The theorem therefore reduces to showing that V is irreducible if and only if $$\dim \mathrm{Fix}(G, V \otimes_s V) = 1$$, which means that up to scalar multiples there is only one invariant quadratic form.
Now, any real representation of a finite group has an invariant positive definite quadratic form: take any positive definite quadratic form Q and average it over the group:

$Q'(x) := |G|^{-1}\sum_g Q(gx).$

Firstly, if the representation is reducible, write V = U + W. Then there is a non-zero invariant quadratic form on U which can be extended to V by making it zero on W, and there is a non-zero invariant quadratic form on W which can be extended to V by making it zero on U. These two extended forms on V are invariant and linearly independent.
Conversely, consider two linearly independent invariant quadratic forms with at least one of them positive definite. Choose a basis so that the positive definite one is represented by the identity matrix. Then a linear combination of the two forms is aI-S, and this is degenerate iff a is an eigenvalue of S, and such eigenvalues are real as S is symmetric. For such a choice of a, the quadratic form aI-S is invariant and degenerate, and the null-space is an invariant subspace of V, contradicting the fact that V is irreducible.

### Commuting Linear Maps

For any representation, the set of commuting linear maps is a vector space $$\mathrm{Hom}_G(V,V)$$ (more than that, it's an algebra). If V is a complex irreducible representation, then $$\mathrm{Hom}_G(V,V)\simeq \mathbb{C}$$. However, for real representations the result is more complicated.

Theorem Let V be a real irreducible representation. Then $$\mathrm{Hom}_G(V,V)$$ is isomorphic to $$\mathbb{R,\,C}$$ or $$\mathbb{H}$$.

Here $$\mathbb{H}$$ is the set of quaternions.

Proof: Every non-zero element of $$\mathrm{Hom}_G(V,V)$$ is invertible, as otherwise its kernel would be an invariant subspace of V. In other words, $$\mathrm{Hom}_G(V,V)$$ is a division algebra over $$\mathbb{R}$$. By a theorem of Frobenius, any division algebra over $$\mathbb{R}$$ is isomorphic to $$\mathbb{R,\,C}$$ or $$\mathbb{H}$$, as required.

Accordingly, we say that a real representation is of real, complex or quaternionic type.

A natural question arises: can we determine the type from the character? Of course (!), the answer is yes.

Theorem: A real irreducible representation is of:

• real type if $$\|\chi\|^2=1$$
• complex type if $$\|\chi\|^2=2$$
• quaternionic type if $$\|\chi\|^2=4$$

This statement is sometimes made in terms of the Frobenius-Schur indicator defined above.
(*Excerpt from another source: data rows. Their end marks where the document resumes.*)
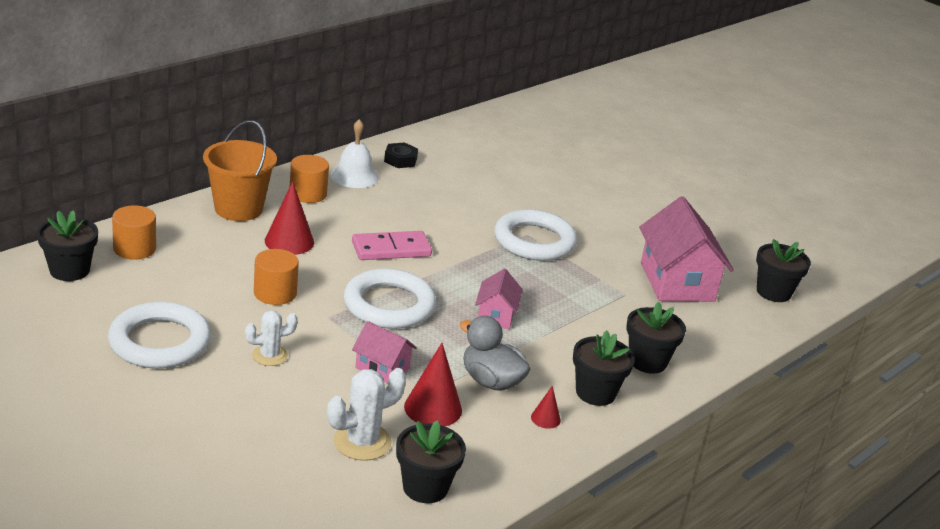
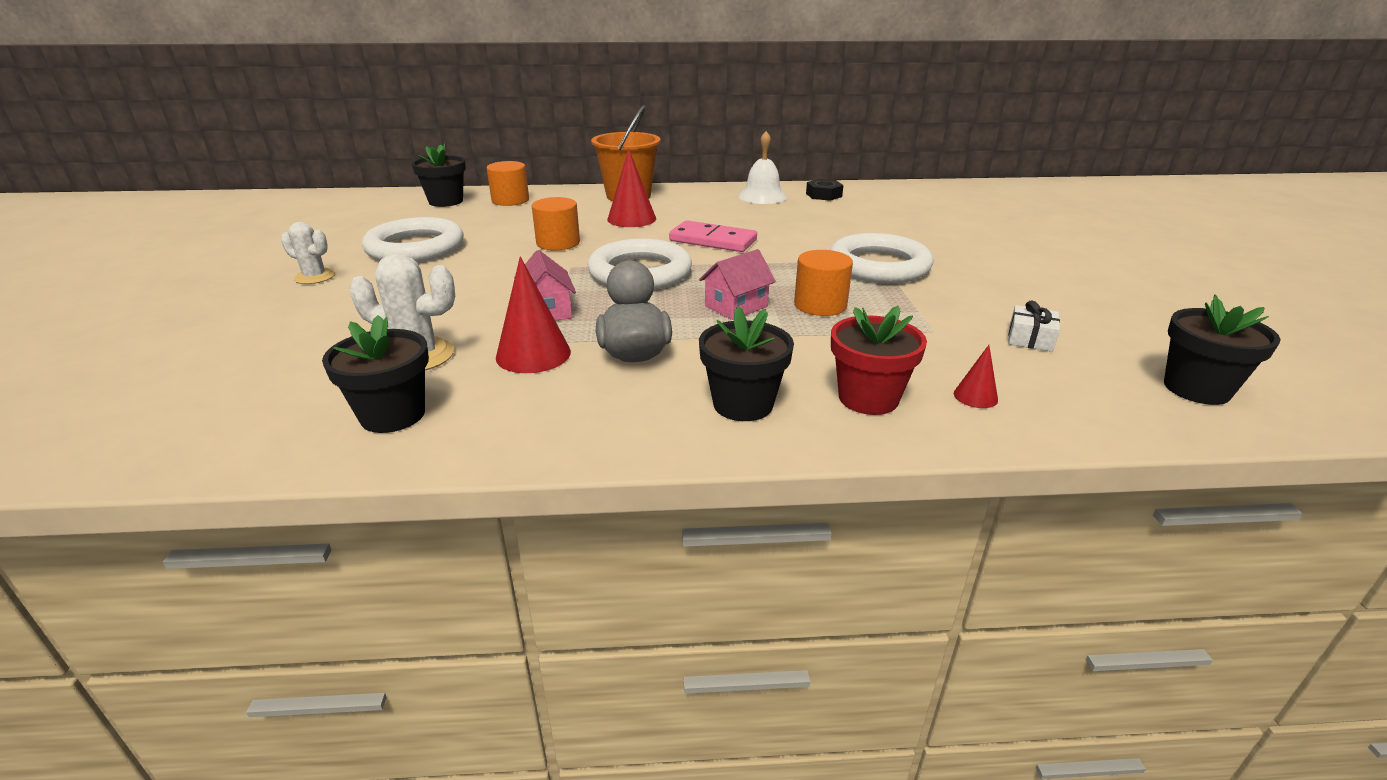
camera: 45 degrees right, 0 degrees up
(269, 355) = (473, 276): white cactus -> white cactus (315, 277)
(308, 194) = (701, 198): orange cylinder -> orange cylinder (820, 305)
(545, 418) = (636, 406): red cone -> red cone (975, 396)
(647, 361) = (868, 398): black flower pot -> red flower pot
(677, 282) = (1030, 339): pink house -> white gift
The three types of irreducible representation then correspond to $$\nu=1,\, 0$$ and $$-2$$, respectively

Example: For the 4-dimensional real irreducible representation of the quaternion group Q8, one has $$\|\chi\|^2=4$$ and $$\nu = -2$$.

Proof: This is simply due to the fact that $$\|\chi\|^2 = \left<\chi\otimes\chi,\;1\right> = \dim \mathrm{Hom}_G(V,V)$$.
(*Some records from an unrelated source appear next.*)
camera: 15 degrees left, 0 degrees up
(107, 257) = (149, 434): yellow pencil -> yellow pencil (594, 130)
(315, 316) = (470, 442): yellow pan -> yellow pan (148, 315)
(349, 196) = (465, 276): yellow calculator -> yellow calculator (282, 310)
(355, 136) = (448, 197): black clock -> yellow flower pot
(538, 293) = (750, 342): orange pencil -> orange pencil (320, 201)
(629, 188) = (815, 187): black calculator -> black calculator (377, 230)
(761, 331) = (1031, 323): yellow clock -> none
### Relation between real and complex representations

Given a real representation $$\rho:G\to \mathrm{Aut}(V)$$, one can complexify it, by defining $$\rho^{\mathbb{C}}:G\to \mathrm{Aut}(V^{\mathbb{C}})$$, where $$\rho(g)$$ and $$\rho^{\mathbb{C}}(g)$$ have the same matrix, the second considered as a complex matrix, even though all the entries are real. In particular the two representations have the same characters.
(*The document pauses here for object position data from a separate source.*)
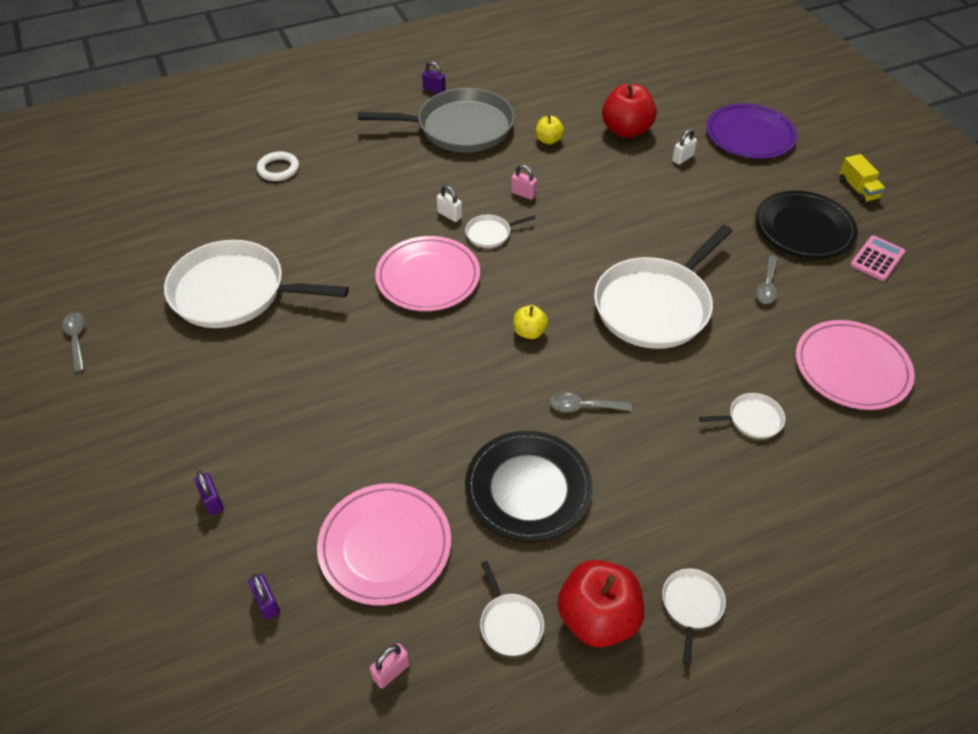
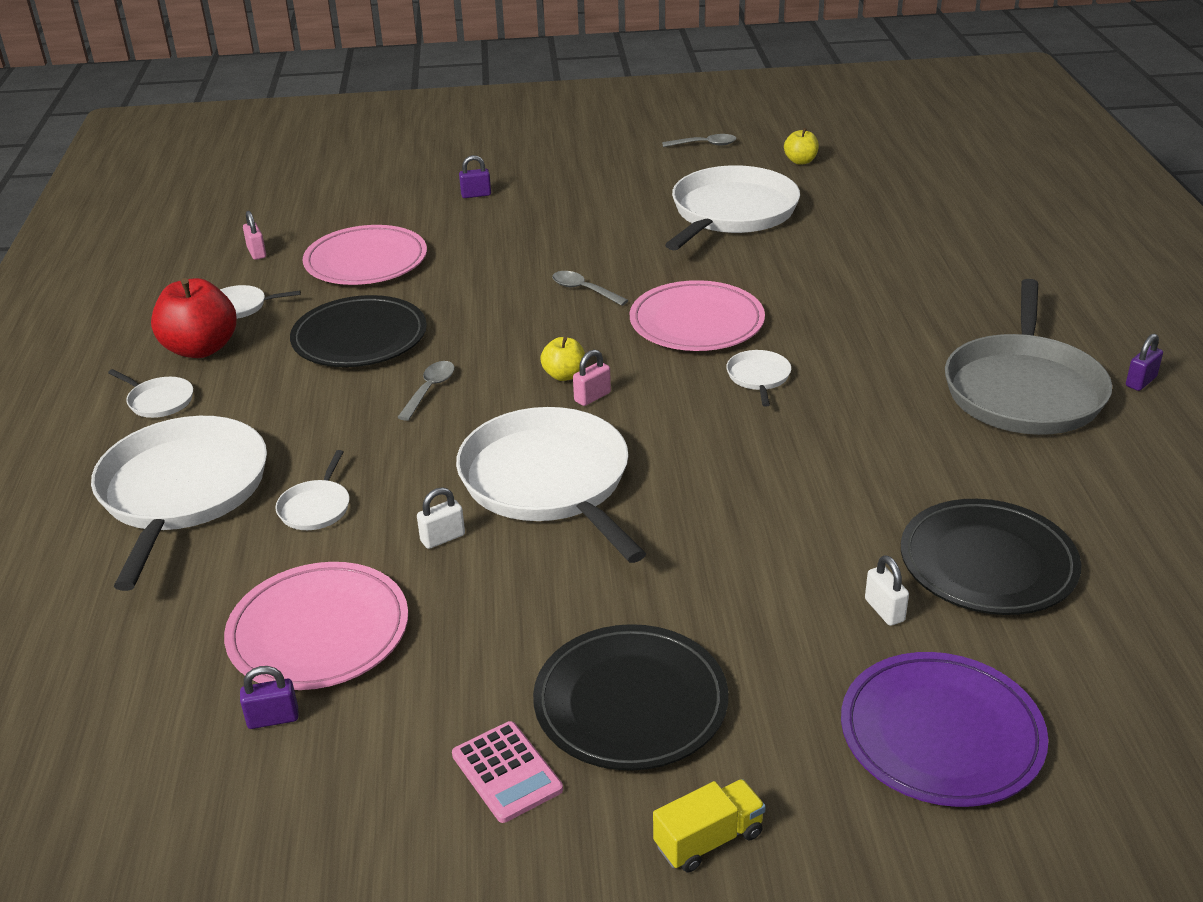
camera: 110 degrees right, 15 degrees down
(267, 603) = (361, 211): purple padlock -> purple padlock (273, 719)
(278, 169) = (949, 247): white ring -> none
(449, 215) = (811, 352): white padlock -> white padlock (442, 538)
(523, 194) = (837, 419): pink padlock -> pink padlock (592, 397)
(548, 140) = (972, 468): yellow apple -> yellow apple (800, 161)
(626, 130) = (988, 563): red apple -> black plate
(767, 286) = (523, 603): grey spoon -> grey spoon (584, 290)
(787, 514) = (182, 492): none -> white pan
(857, 189) = (708, 840): yellow truck -> yellow truck turned 150 degrees clockwise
Conversely, given a complex representation, $$\rho:G\to \mathrm{Aut}(V)$$ one can consider the underlying real representation, by considering V as a real vector space rather than a complex one (so of twice the dimension).

Properties:

1. If a complex representation has character $$\chi$$, then the character of the real underlying representation is $$2\mathrm{Re}(\chi)$$. This is because an eigenvalue $$\exp(i\theta)$$ becomes a 2x2 matrix with trace $$2\cos(\theta)$$.
2. Starting with a real representation, complexifying it and then taking the underlying real representation, one ends up with 2 copies of the original representation.
3. If V is a complex irreducible representation, then its underlying real representation is either reducible, and equal to two copies of the same irreducible of real type, or it's irreducible of complex or quaternionic type.